부산대학교 도서관

Radiogenomics offers a potential virtual and non-invasive biopsy, being very promising in cases where genomic testing is not available or possible. However, radiogenomics mod-els often lack generalizability, where a performance degradation on unseen data caused by differences in the MRI sequence parameters, MRI manufacturers, and scanners make this issue worse. Therefore, selecting the radiomic features to be included in the model is of paramount importance, as a proper feature selection may lead to robustness and generalizability of the models in unseen data. This study developed and assessed a novel unsupervised, yet biological-based, feature selection method capable of improving the performance of radiogenomic models in unseen data.
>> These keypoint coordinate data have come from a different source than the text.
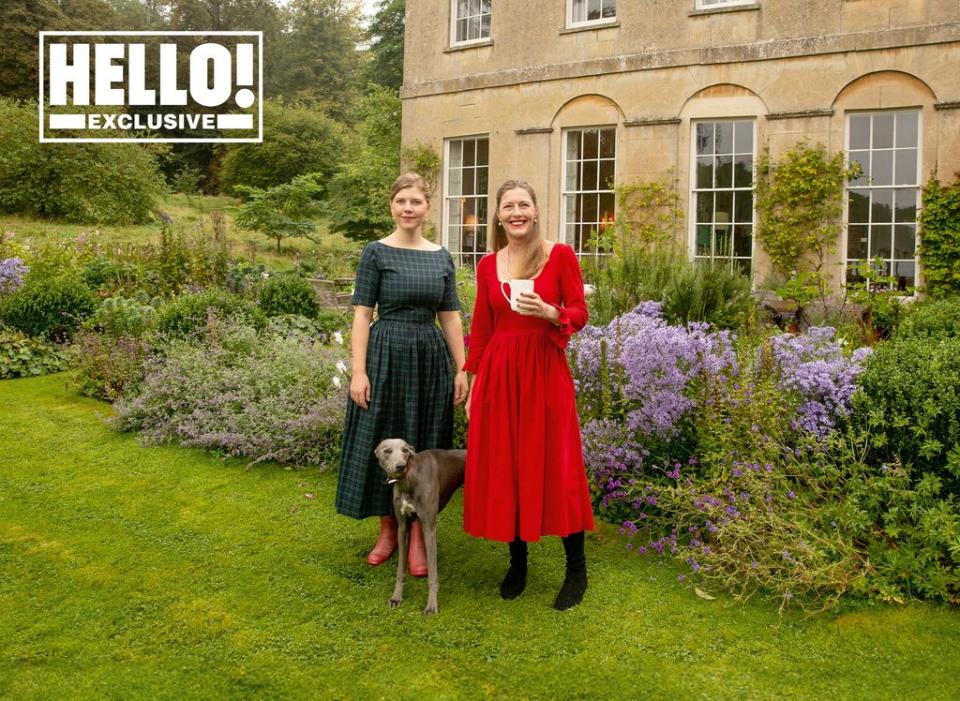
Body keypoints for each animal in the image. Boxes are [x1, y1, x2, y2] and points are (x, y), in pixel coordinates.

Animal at [374, 440, 466, 616]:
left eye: (405, 450)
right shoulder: (403, 527)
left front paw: (431, 605)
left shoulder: (429, 528)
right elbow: (400, 569)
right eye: (387, 451)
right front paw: (396, 597)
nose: (400, 466)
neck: (409, 478)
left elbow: (432, 575)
We assessed 63 low-grade gliomas and glioblastomas multiform patients acquired in 4 different institutions/centers and publicly available in The Cancer Genome Archive (TCGA) and The Cancer Imaging Archive (TCIA). Radiomics features were extracted from multiparametric MRI images (pre-contrast T1-weighted - T1w, post-contrast T1-weighted - cT1w, T2-weighted - T2w, and FLAIR) and different regions-of-interest (enhancing tumor, non-enhancing tumor/necrosis, and edema). The proposed method was compared with an embedded feature selection approach commonly used in radiomics/radiogenomics studies by leaving data from a center as an independent held-out test set and tuning the model with the data from the remaining centers. The performances of the proposed method was consistently better in all test sets showing that it improves robustness and generalizability to out-of-distribution data.